Experten des Bundesamts für Bevölkerungsschutz und Katastrophenhilfe (BBK) und des Bayerischen Staatsministeriums des Innern erklären, worauf Hausbesitzer diesbezüglich achten sollten. So sollte jeder Hausbesitzer wissen, für welche Schneelast sein Hausdach ausgelegt ist. Wie viel Schneelast ein Hausdach im Einzelnen aushält, ist unter anderem von der Bauweise und -form sowie von der Dachneigung abhängig. Je schräger ein Dach, desto schneller rutscht der Schnee ab.

Nach Angaben des Bayerischen Staatsministeriums des Innern wird die Schnellast, für die ein Haus ausgelegt ist, unter anderem im Standsicherheits-Nachweis, der in der Regel im Rahmen des Bauantrages für das Haus bei der Baubehörde eingereicht werden musste, ausgewiesen.

Welche Schneelast tatsächlich vorhanden ist, hängt von der Menge und Beschaffenheit des Schnees auf dem Dach ab. Während zehn Zentimeter Pulverschnee pro Quadratmeter rund zehn Kilogramm wiegen, kommt Nassschnee der gleichen Menge auf 40 Kilogramm und eine zehn Zentimeter dicke Eisschicht sogar auf 90 Kilogramm je Quadratmeter.

Das Hausdach im Blick behalten

Bei einem extremen oder lang anhaltenden Schneefall sollte man regelmäßig sein Hausdach im Blick haben. Wer befürchtet, dass das Dach die Last nicht aushält, sollte sich an einen Fachmann, zum Beispiel an einen örtlichen Dachdecker-Innungsbetrieb oder an die Feuerwehr wenden. Dies gilt insbesondere, wenn bei einer Sichtprüfung bereits Schäden am Dachstuhl, der Dachstuhl-Unterkonstruktion, der Dacheindeckung und der Dachentwässerung vermutet werden.

Niemals sollte man selbst aufs Dach steigen, um die Schneehöhe zu prüfen oder den Schnee vom Dach zu räumen. Denn zum einen ist das Risiko, dabei selbst zu verunfallen, extrem hoch. Zum anderen kann unsachgemäßes Schneeräumen zu Schäden am Dach und/oder an einer installierten Photovoltaikanlage führen.

Weitere ausführliche Informationen, wie man als Hauseigentümer Schäden durch zu hohe Schneelast verhindert, ohne sich selbst zu gefährden, enthält der Webauftritt der BBK. Im Webportal des Deutschen Instituts für Bautechnik ist eine Tabelle im Excel-Format mit den aktuell geltenden regionalen Schneelastzonen abrufbar.
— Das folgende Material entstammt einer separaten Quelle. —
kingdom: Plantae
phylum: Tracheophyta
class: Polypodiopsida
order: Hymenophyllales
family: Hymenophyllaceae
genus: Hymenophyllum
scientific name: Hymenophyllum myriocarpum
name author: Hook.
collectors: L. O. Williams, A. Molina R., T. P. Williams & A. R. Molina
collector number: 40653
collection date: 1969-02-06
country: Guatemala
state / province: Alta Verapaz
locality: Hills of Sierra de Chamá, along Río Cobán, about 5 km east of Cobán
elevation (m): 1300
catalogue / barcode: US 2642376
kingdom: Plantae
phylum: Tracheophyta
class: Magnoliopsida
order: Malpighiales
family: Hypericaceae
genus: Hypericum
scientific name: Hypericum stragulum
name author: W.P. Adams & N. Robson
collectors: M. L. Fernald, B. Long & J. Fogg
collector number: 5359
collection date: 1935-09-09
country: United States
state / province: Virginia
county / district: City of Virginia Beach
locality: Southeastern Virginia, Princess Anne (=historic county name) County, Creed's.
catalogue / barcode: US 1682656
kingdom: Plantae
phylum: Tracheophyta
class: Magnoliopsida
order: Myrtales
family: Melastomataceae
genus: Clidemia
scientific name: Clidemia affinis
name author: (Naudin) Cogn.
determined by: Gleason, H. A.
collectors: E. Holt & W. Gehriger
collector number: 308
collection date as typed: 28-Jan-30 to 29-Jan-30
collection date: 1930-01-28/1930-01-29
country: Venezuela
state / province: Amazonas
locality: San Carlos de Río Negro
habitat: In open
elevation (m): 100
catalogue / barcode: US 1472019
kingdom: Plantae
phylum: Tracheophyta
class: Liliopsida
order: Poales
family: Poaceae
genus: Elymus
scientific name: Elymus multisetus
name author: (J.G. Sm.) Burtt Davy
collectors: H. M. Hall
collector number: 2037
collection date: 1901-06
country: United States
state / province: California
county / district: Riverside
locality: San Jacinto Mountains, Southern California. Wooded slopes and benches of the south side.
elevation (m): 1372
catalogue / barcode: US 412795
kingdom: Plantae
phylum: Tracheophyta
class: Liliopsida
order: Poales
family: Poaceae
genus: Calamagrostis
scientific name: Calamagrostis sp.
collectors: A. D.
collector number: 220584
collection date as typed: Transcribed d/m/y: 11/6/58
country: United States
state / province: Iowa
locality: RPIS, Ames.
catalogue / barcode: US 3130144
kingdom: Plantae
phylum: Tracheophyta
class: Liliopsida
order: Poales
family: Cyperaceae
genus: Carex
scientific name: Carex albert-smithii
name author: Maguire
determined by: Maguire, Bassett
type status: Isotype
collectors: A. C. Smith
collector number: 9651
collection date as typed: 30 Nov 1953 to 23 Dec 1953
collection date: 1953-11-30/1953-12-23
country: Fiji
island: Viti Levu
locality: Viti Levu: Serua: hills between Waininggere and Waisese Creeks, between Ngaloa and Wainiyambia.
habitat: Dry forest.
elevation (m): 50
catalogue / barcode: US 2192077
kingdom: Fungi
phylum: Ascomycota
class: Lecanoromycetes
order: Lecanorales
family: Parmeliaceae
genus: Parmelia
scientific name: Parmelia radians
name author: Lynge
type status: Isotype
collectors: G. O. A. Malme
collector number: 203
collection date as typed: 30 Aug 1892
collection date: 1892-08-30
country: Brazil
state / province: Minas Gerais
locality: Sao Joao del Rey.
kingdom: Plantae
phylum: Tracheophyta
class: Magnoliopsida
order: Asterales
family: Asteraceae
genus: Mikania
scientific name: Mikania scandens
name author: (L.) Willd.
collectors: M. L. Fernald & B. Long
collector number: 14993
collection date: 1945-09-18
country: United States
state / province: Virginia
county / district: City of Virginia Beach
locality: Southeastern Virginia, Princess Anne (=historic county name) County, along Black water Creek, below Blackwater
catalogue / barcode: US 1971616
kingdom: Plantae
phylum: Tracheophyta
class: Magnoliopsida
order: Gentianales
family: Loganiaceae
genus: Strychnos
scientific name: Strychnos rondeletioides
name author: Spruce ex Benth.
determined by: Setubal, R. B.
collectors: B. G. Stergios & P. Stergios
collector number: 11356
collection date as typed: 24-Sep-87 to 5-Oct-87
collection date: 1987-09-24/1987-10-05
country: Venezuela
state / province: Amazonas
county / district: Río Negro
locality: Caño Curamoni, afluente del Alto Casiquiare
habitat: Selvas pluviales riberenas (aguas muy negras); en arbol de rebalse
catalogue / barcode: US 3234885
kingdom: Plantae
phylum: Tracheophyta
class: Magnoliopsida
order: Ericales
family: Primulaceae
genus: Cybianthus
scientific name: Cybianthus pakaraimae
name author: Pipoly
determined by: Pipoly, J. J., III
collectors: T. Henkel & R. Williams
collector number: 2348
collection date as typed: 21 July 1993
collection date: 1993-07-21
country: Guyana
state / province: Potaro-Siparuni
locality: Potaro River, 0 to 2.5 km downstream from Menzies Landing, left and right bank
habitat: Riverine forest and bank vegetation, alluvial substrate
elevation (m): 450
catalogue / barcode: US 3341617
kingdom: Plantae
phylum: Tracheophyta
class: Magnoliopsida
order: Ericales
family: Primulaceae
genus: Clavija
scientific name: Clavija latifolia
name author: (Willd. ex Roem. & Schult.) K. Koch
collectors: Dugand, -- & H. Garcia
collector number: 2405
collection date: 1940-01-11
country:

Versicherungsschutz gegen Schneelastschäden

Schäden am Dach und am Haus durch eine zu hohe Schneelast können durch eine sogenannte Elementarschaden-Versicherung abgesichert werden. Eine Elementarschaden-Versicherung kann in der Regel gegen Aufpreis in eine bestehende Gebäudeversicherung miteingeschlossen werden. Sie deckt nicht nur Schäden durch Schneedruck, sondern auch durch andere Naturrisiken wie Hochwasser, Starkregen, Lawinen, Erdbeben oder Erdsenkung ab.

Auch in einigen Hausratversicherungs-Policen lassen sich Elementarschäden gegen einen Aufpreis mitversichern, damit auch der Hausrat gegen Schäden durch die genannten Naturgefahren abgesichert ist. Bei einigen Photovoltaik-Versicherungsverträgen sind Schneelastschäden zum Teil ohne Aufpreis mitversichert.

Inwieweit in einer bestehenden Versicherungspolice Schneelastschäden und andere Schäden durch Naturrisiken mitversichert sind, ist der Police und den zugrunde liegenden Vertragsbedingungen zu entnehmen, kann aber auch beim Versicherungsvermittler erfragt werden.